Action item: Return each line of the listing below, unchanged, and omit the images.

Given records:
══════════════════════════════

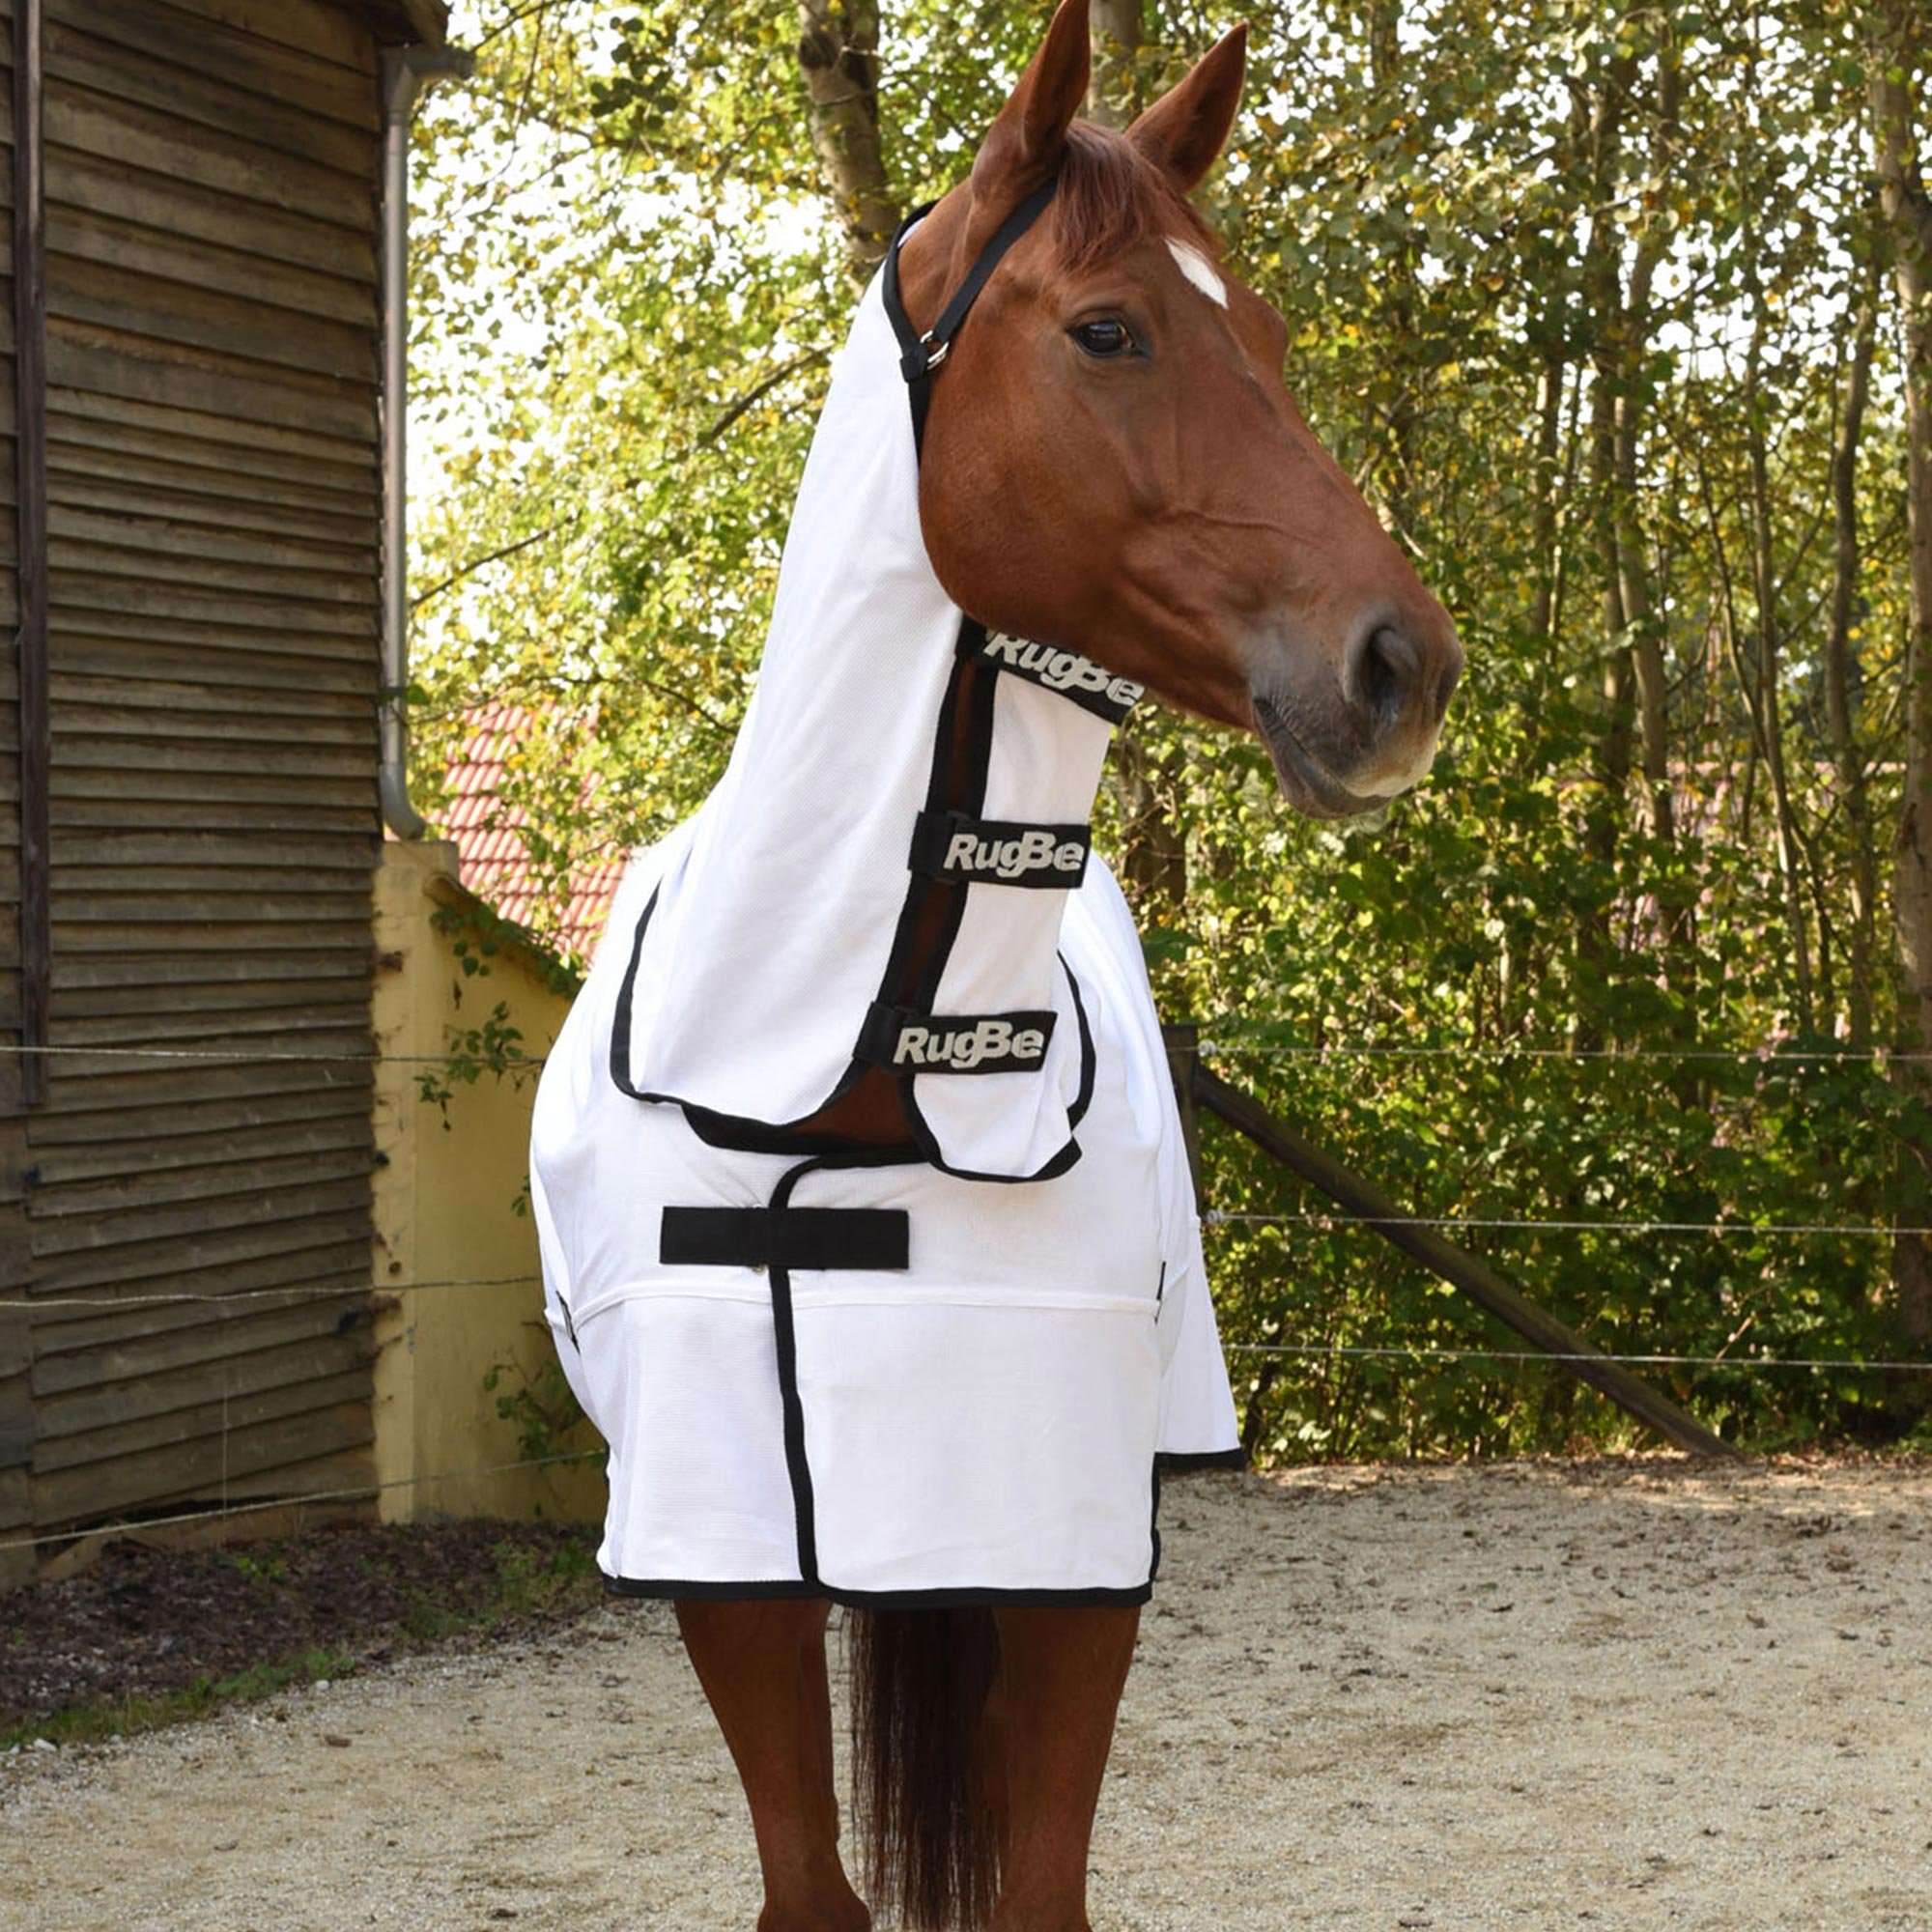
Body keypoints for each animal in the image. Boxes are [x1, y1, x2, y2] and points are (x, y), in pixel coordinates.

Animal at [528, 6, 1461, 1929]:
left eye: (1268, 335)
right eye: (1109, 328)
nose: (1404, 665)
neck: (845, 1086)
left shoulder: (1065, 1546)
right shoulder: (723, 1560)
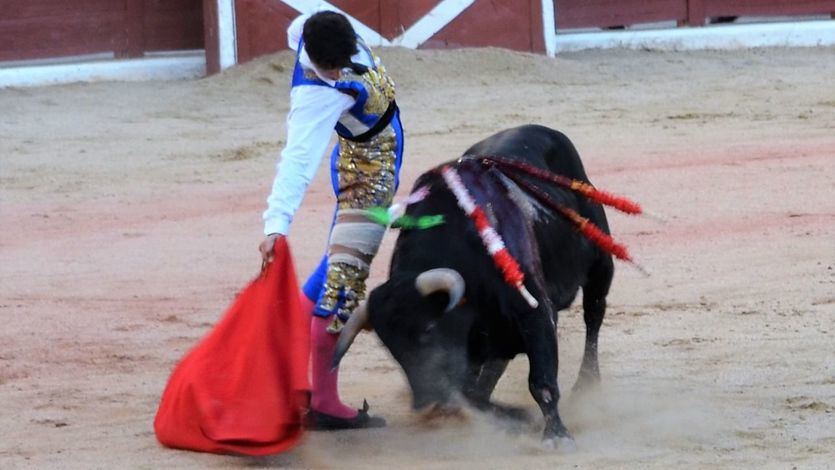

══════════════════════════════

Solution for this problem:
Body keypoints for each animal in the image. Boxes are [x1, y1, x2, y2] and points are (x, y), in pixel coordinates.

Animal at [528, 6, 1461, 1929]:
left eye: (1268, 335)
right eye: (1109, 328)
nose: (1404, 665)
neck: (845, 1086)
left shoulder: (1065, 1546)
right shoulder: (723, 1560)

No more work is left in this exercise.